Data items
..............................
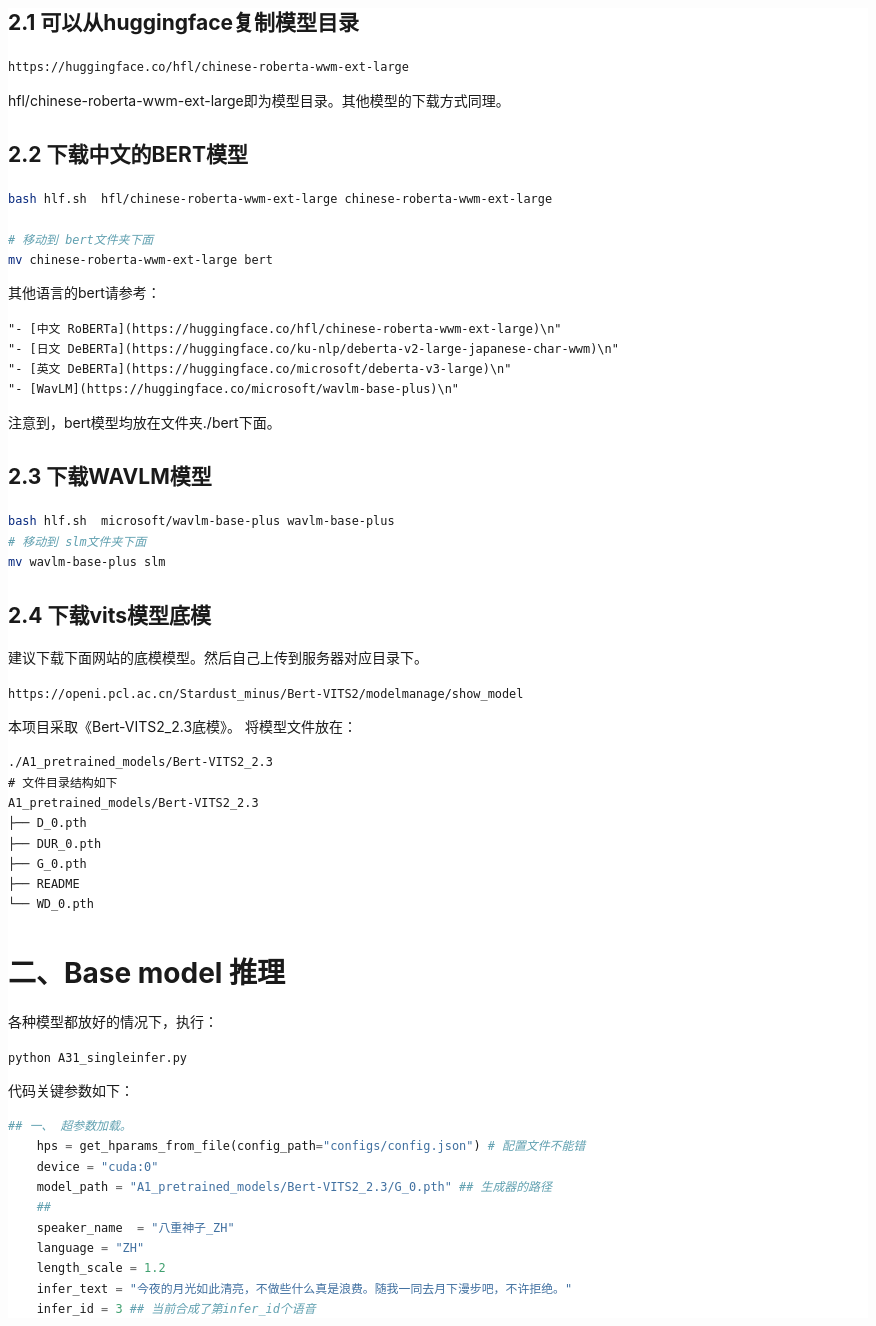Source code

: ## 2.1 可以从huggingface复制模型目录
```
https://huggingface.co/hfl/chinese-roberta-wwm-ext-large
```
hfl/chinese-roberta-wwm-ext-large即为模型目录。其他模型的下载方式同理。
## 2.2 下载中文的BERT模型
```bash
bash hlf.sh  hfl/chinese-roberta-wwm-ext-large chinese-roberta-wwm-ext-large

# 移动到 bert文件夹下面
mv chinese-roberta-wwm-ext-large bert
```
其他语言的bert请参考：
```
"- [中文 RoBERTa](https://huggingface.co/hfl/chinese-roberta-wwm-ext-large)\n"
"- [日文 DeBERTa](https://huggingface.co/ku-nlp/deberta-v2-large-japanese-char-wwm)\n"
"- [英文 DeBERTa](https://huggingface.co/microsoft/deberta-v3-large)\n"
"- [WavLM](https://huggingface.co/microsoft/wavlm-base-plus)\n"
```
注意到，bert模型均放在文件夹./bert下面。
## 2.3 下载WAVLM模型
```bash
bash hlf.sh  microsoft/wavlm-base-plus wavlm-base-plus
# 移动到 slm文件夹下面
mv wavlm-base-plus slm

```
## 2.4 下载vits模型底模
建议下载下面网站的底模模型。然后自己上传到服务器对应目录下。
```
https://openi.pcl.ac.cn/Stardust_minus/Bert-VITS2/modelmanage/show_model
```
本项目采取《Bert-VITS2_2.3底模》。
将模型文件放在：
```
./A1_pretrained_models/Bert-VITS2_2.3
# 文件目录结构如下
A1_pretrained_models/Bert-VITS2_2.3
├── D_0.pth
├── DUR_0.pth
├── G_0.pth
├── README
└── WD_0.pth
```
# 二、Base model 推理
各种模型都放好的情况下，执行：
```
python A31_singleinfer.py
```
代码关键参数如下：
```python
## 一、 超参数加载。
    hps = get_hparams_from_file(config_path="configs/config.json") # 配置文件不能错
    device = "cuda:0"
    model_path = "A1_pretrained_models/Bert-VITS2_2.3/G_0.pth" ## 生成器的路径
    ## 
    speaker_name  = "八重神子_ZH"
    language = "ZH"
    length_scale = 1.2
    infer_text = "今夜的月光如此清亮，不做些什么真是浪费。随我一同去月下漫步吧，不许拒绝。"
    infer_id = 3 ## 当前合成了第infer_id个语音
```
..............................
• [Work item] From the records above, pull every line that has the string "plus" and copy it.

• [Exercise solution]
"- [WavLM](https://huggingface.co/microsoft/wavlm-base-plus)\n"
bash hlf.sh  microsoft/wavlm-base-plus wavlm-base-plus
mv wavlm-base-plus slm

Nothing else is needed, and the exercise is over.